▶ _What you need to do_
In the records that follow, find the line containing "left wrist: (145, 100)" and the line containing "nose: (422, 222)", then transcribe both and every line between them exactly, omitting pictures.

▶ _Material for this task_

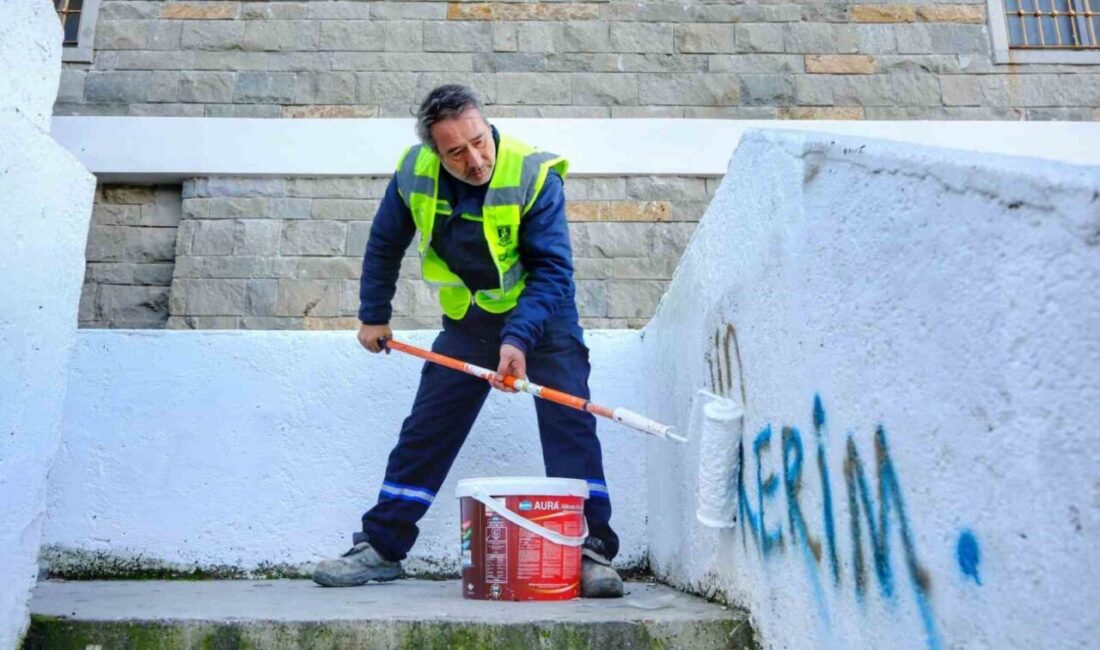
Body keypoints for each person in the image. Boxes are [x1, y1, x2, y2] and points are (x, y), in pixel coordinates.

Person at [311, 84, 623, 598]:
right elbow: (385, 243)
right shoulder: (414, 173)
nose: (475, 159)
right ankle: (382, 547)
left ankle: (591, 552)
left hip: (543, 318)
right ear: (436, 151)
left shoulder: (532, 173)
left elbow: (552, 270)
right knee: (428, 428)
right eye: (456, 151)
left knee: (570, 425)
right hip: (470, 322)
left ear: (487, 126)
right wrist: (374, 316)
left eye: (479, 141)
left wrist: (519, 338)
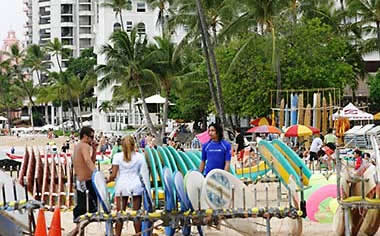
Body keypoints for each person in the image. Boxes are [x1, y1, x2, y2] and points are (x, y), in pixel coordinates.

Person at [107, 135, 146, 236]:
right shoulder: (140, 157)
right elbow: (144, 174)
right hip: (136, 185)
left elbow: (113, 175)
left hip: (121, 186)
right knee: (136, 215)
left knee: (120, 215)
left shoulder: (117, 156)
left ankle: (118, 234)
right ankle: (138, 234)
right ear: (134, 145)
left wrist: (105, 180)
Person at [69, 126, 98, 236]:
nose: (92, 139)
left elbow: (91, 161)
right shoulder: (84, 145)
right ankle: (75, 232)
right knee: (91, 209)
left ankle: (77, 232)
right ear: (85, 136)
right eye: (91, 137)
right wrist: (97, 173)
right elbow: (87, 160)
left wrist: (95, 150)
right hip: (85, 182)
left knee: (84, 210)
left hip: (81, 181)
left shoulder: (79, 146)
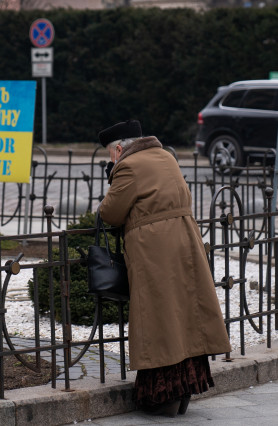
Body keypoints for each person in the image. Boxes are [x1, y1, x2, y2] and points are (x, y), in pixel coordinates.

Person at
...
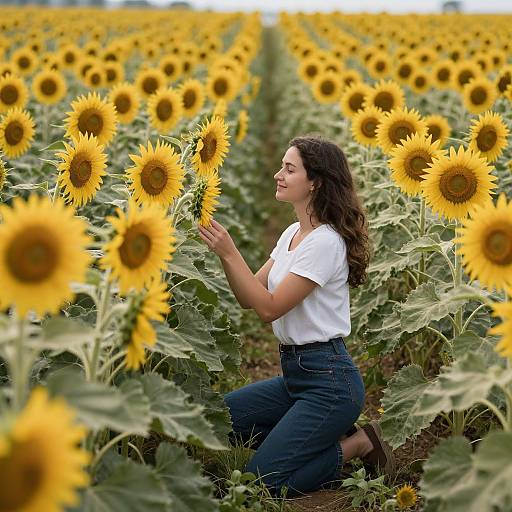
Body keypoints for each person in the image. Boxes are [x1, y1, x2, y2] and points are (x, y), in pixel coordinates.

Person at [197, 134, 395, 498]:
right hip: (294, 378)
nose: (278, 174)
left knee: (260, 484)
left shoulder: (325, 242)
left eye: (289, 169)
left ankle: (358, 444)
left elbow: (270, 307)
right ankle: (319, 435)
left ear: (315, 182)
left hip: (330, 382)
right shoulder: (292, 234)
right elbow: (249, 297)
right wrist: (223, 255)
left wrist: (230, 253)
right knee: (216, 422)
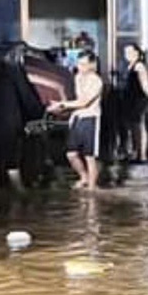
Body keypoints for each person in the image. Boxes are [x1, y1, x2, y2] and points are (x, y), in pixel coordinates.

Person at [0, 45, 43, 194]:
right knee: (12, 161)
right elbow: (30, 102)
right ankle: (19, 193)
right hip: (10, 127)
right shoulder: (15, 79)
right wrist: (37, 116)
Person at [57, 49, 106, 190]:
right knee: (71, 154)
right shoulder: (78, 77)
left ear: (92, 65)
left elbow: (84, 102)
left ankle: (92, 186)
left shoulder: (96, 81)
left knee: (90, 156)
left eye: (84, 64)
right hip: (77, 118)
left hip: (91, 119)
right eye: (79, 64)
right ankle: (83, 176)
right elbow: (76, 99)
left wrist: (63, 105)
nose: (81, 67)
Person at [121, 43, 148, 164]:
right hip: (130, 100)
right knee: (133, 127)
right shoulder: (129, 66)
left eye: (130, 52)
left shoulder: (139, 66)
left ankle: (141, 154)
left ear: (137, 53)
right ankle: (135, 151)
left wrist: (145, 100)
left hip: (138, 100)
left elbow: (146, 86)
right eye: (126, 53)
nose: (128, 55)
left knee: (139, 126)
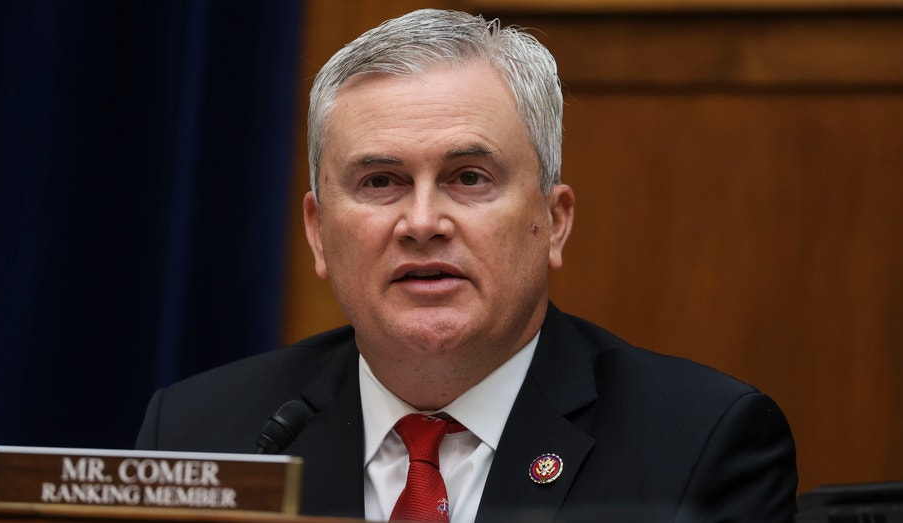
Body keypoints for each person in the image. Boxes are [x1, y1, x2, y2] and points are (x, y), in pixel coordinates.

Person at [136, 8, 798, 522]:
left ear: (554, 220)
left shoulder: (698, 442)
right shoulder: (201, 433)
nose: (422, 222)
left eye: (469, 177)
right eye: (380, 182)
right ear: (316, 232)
--
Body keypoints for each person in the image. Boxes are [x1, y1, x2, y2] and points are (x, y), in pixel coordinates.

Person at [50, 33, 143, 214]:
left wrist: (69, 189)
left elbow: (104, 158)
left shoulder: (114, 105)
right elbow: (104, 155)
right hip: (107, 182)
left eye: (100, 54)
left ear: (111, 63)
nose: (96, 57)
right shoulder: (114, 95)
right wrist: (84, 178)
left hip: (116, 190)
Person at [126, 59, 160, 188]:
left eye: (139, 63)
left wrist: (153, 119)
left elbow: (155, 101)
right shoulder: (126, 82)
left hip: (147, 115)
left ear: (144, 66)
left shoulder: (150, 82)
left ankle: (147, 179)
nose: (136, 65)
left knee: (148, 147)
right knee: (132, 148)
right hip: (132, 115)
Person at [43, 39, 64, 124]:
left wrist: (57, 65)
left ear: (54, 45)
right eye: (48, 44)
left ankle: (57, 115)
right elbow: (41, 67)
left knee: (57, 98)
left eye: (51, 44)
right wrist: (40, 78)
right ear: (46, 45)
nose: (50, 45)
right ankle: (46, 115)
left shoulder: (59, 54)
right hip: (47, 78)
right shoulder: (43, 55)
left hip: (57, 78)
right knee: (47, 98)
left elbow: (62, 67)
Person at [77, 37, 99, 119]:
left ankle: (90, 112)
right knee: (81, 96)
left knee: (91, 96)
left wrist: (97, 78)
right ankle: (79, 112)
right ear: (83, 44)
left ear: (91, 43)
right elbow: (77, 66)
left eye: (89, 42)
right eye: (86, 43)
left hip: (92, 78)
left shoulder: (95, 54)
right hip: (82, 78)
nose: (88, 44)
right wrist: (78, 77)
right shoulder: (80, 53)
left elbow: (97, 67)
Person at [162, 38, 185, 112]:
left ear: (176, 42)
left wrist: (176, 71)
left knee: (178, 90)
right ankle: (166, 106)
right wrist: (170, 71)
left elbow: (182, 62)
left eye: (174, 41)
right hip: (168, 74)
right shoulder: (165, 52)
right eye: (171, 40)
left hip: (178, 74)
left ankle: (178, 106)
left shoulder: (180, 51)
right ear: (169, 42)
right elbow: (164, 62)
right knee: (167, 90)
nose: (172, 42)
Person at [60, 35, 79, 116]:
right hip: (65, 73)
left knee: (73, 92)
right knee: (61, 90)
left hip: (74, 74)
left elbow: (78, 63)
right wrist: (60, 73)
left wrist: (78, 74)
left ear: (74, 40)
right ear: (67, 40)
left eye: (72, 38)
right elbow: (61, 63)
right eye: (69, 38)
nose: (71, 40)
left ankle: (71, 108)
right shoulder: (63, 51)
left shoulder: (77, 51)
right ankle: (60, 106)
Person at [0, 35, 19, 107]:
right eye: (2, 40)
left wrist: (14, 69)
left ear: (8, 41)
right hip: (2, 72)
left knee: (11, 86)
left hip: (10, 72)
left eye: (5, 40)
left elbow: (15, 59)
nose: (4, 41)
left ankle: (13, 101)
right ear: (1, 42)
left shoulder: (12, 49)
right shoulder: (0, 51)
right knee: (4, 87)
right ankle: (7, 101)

▶ _Task result_
left wrist: (145, 100)
left hip: (138, 100)
left elbow: (146, 86)
right eye: (126, 53)
nose: (128, 55)
left knee: (139, 126)
Body keypoints for each person in the image. Boxes are [x1, y1, x2, y2] and points are (x, y), in pixel coordinates.

Person at [136, 8, 798, 522]:
left ear: (554, 220)
left shoulder: (698, 442)
right shoulder: (201, 433)
nose: (422, 222)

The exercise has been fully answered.